Hi all, I’m trying to catch any final errors at the end of my program right before SDL_Quit(). I thought it would give me a NULL value, but I get a ‘:’ instead.
const char *err_str = SDL_GetError();
if (err_str != NULL)
ErrorFile("Last error if any: ", err_str);
ErrorFile just writes two strings to a text file, nothing special. I get my "Last error if any: " string and a single ‘:’. Is this the intended output for no errors? Can I reliably test against this? It looks like there might be spaces mixed in too.
SDL_GetError() isn’t meant to be used to test for errors, just to fetch a human-readable string if an error occurs.
The docs specifically say not to use it for testing for errors:
You should not use the results of SDL_GetError() to decide if an error has occurred! Sometimes SDL will set an error string even when reporting success.

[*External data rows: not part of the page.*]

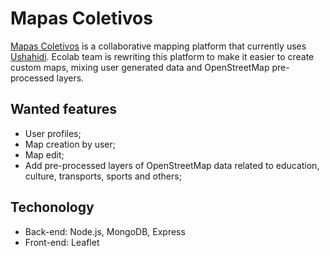 # Mapas Coletivos

[Mapas Coletivos](http://www.mapascoletivos.com.br) is a collaborative mapping platform that currently uses  [Ushahidi](http://www.ushahidi.com/). Ecolab team is rewriting this platform to make it easier to create custom maps, mixing user generated data and OpenStreetMap pre-processed layers.

## Wanted features

* User profiles;
* Map creation by user;
* Map edit;
* Add pre-processed layers of OpenStreetMap data related to education, culture, transports, sports and others;

## Techonology

* Back-end: Node.js, MongoDB, Express
* Front-end: Leaflet
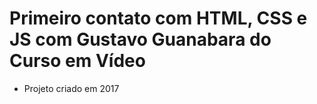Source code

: # Primeiro contato com HTML, CSS e JS com Gustavo Guanabara do Curso em Vídeo
- Projeto criado em 2017
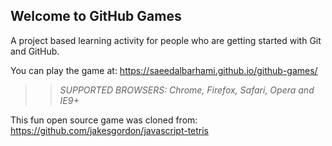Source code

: ## Welcome to GitHub Games

A project based learning activity for people who are getting started with Git and GitHub.

You can play the game at: https://saeedalbarhami.github.io/github-games/

>> _*SUPPORTED BROWSERS*: Chrome, Firefox, Safari, Opera and IE9+_

This fun open source game was cloned from: https://github.com/jakesgordon/javascript-tetris
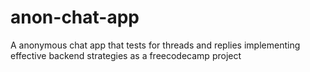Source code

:# anon-chat-app
A anonymous chat app that tests for threads and replies implementing effective backend strategies as a freecodecamp project
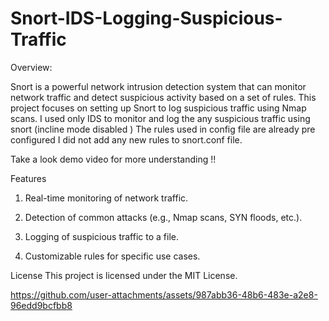 # Snort-IDS-Logging-Suspicious-Traffic

Overview:

Snort is a powerful network intrusion detection system that can monitor network traffic and detect suspicious activity based on a set of rules. This project focuses on setting up Snort to log suspicious traffic using Nmap scans.
I used only IDS to monitor and log the any suspicious traffic using snort (incline mode disabled )
The rules used in config file are already pre configured I did not add any new rules to snort.conf file.

Take a look demo video for more understanding !!



Features
1) Real-time monitoring of network traffic.

2) Detection of common attacks (e.g., Nmap scans, SYN floods, etc.).

3) Logging of suspicious traffic to a file.

4) Customizable rules for specific use cases.
   


License
This project is licensed under the MIT License.




https://github.com/user-attachments/assets/987abb36-48b6-483e-a2e8-96edd9bcfbb8

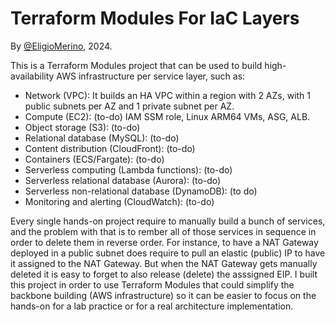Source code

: # Terraform Modules For IaC Layers
By [@EligioMerino](https://github.com/eligiomerino), 2024.

This is a Terraform Modules project that can be used to build high-availability AWS infrastructure per service layer, such as:

* Network (VPC): It builds an HA VPC within a region with 2 AZs, with 1 public subnets per AZ and 1 private subnet per AZ.
* Compute (EC2): (to-do) IAM SSM role, Linux ARM64 VMs, ASG, ALB.
* Object storage (S3): (to-do)
* Relational database (MySQL): (to-do)
* Content distribution (CloudFront): (to-do)
* Containers (ECS/Fargate): (to-do)
* Serverless computing (Lambda functions): (to-do)
* Serverless relational database (Aurora): (to-do)
* Serverless non-relational database (DynamoDB): (to do)
* Monitoring and alerting (CloudWatch): (to-do)

Every single hands-on project require to manually build a bunch of services, and the problem with that is to rember all of those services in sequence in order to delete them in reverse order. For instance, to have a NAT Gateway deployed in a public subnet does require to pull an elastic (public) IP to have it assigned to the NAT Gateway. But when the NAT Gateway gets manually deleted it is easy to forget to also release (delete) the asssigned EIP. I built this project in order to use Terraform Modules that could simplify the backbone building (AWS infrastructure) so it can be easier to focus on the hands-on for a lab practice or for a real architecture implementation.

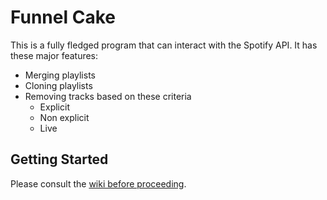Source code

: # Funnel Cake

This is a fully fledged program that can interact with the Spotify API.
It has these major features:

- Merging playlists
- Cloning playlists
- Removing tracks based on these criteria
    * Explicit
    * Non explicit
    * Live

## Getting Started

Please consult the [wiki before proceeding](https://github.com/JaredDyreson/Funnel-Cake/wiki/Getting-Started).

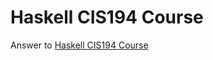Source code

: # Haskell CIS194 Course

Answer to [Haskell CIS194 Course](http://www.seas.upenn.edu/%7Ecis194/spring13/lectures.html)
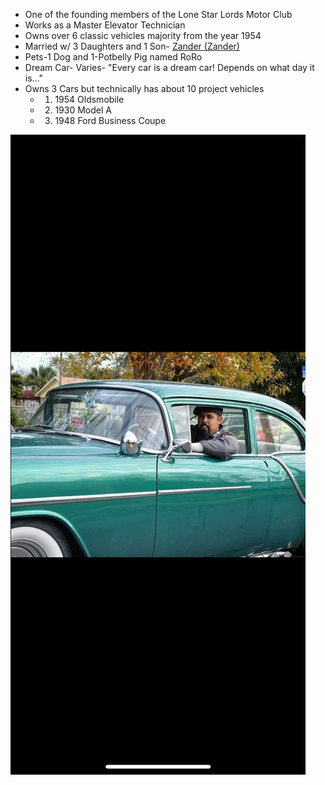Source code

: * One of the founding members of the Lone Star Lords Motor Club
* Works as a Master Elevator Technician
* Owns over 6 classic vehicles majority from the year 1954
* Married w/ 3 Daughters and 1 Son- [Zander (Zander)](Zander%20(Zander).md)
* Pets-1 Dog and 1-Potbelly Pig named RoRo
* Dream Car- Varies- "Every car is a dream car! Depends on what day it is..."
* Owns 3 Cars but technically has about 10 project vehicles 
	* 1. 1954 Oldsmobile
	* 2. 1930 Model A
	* 3. 1948 Ford Business Coupe

![jefeprofile](../assets/jefeprofile.png)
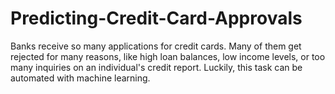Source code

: # Predicting-Credit-Card-Approvals

Banks receive so many applications for credit cards. 
Many of them get rejected for many reasons, like high loan balances, low income levels, or too many inquiries on an individual's credit report.
Luckily, this task can be automated with machine learning.
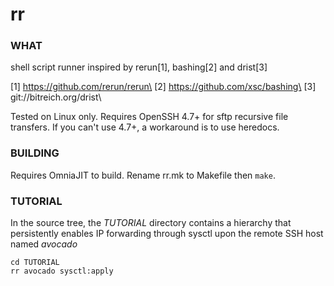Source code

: # rr

### WHAT

shell script runner inspired by rerun[1], bashing[2] and drist[3]

[1] https://github.com/rerun/rerun\
[2] https://github.com/xsc/bashing\
[3] git://bitreich.org/drist\

Tested on Linux only.
Requires OpenSSH 4.7+ for sftp recursive file transfers. If you can't use 4.7+, a workaround is to use heredocs.

### BUILDING

Requires OmniaJIT to build. Rename rr.mk to Makefile then `make`.


### TUTORIAL

In the source tree, the *TUTORIAL* directory contains a hierarchy that persistently enables IP forwarding through sysctl upon the remote SSH host named *avocado*

    cd TUTORIAL
    rr avocado sysctl:apply

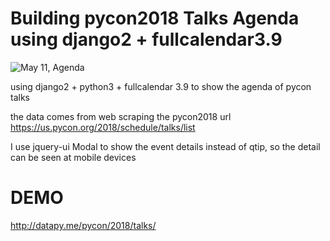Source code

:# Building pycon2018 Talks Agenda using django2 + fullcalendar3.9

![May 11, Agenda](https://github.com/lumega/scrapers/blob/master/talks/docs/img.png)

using django2 + python3 + fullcalendar 3.9 to show the agenda of pycon talks

the data comes from web scraping the pycon2018 url https://us.pycon.org/2018/schedule/talks/list

I use jquery-ui Modal to show the event details instead of qtip, so the detail can be seen at mobile devices

# DEMO

http://datapy.me/pycon/2018/talks/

So don’t call SDL_GetError() unless an SDL function actually returns an error condition.
Well, there’s a single case in SDL2 where you have to do this . When SDL_RWread returns 0, it could be an error or EOF, SDL_strcmp(SDL_GetError(), "") != 0 is the only way to find out. You also have to call SDL_ClearError() just before read to ensure there’s no previous error in there. This hack is used in SDL_LoadBMP_RW
Thanks for the replies. This was only intended to catch any errors I might have missed during program execution. I’ll just use it for testing and remove it from any final release.